Hardware design source files:
<<<<
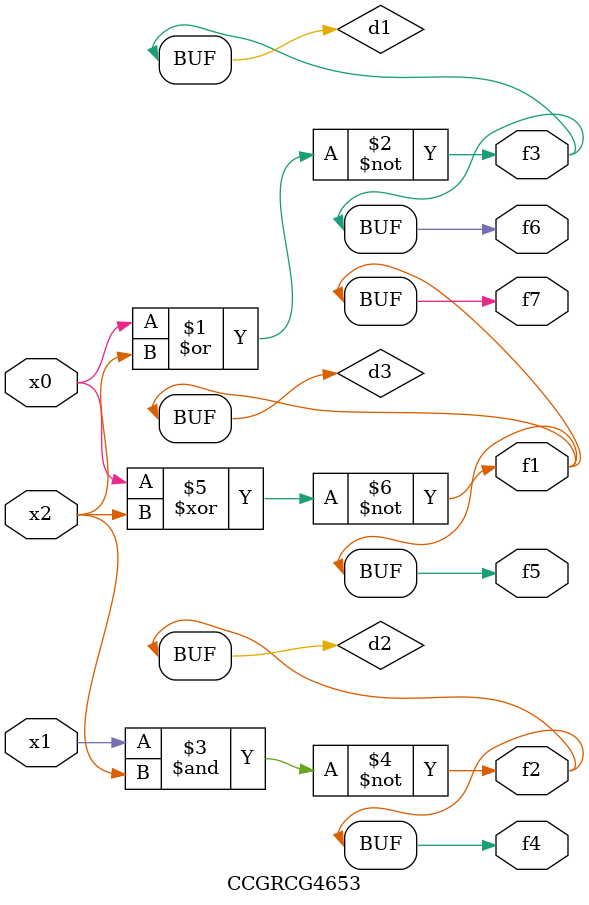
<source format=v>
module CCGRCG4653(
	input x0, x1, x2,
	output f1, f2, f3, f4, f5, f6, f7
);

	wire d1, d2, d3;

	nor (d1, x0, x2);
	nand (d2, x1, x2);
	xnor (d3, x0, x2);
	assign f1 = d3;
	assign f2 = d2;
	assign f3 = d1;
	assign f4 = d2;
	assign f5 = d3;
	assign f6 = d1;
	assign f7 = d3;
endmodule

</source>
>>>>
• What to do
Set down the lines from the one with "xnor (d3, x0, x2);" through the end of the data above. Keep each exactly as written and add no other line.

• Exercise solution
	xnor (d3, x0, x2);
	assign f1 = d3;
	assign f2 = d2;
	assign f3 = d1;
	assign f4 = d2;
	assign f5 = d3;
	assign f6 = d1;
	assign f7 = d3;
endmodule

</source>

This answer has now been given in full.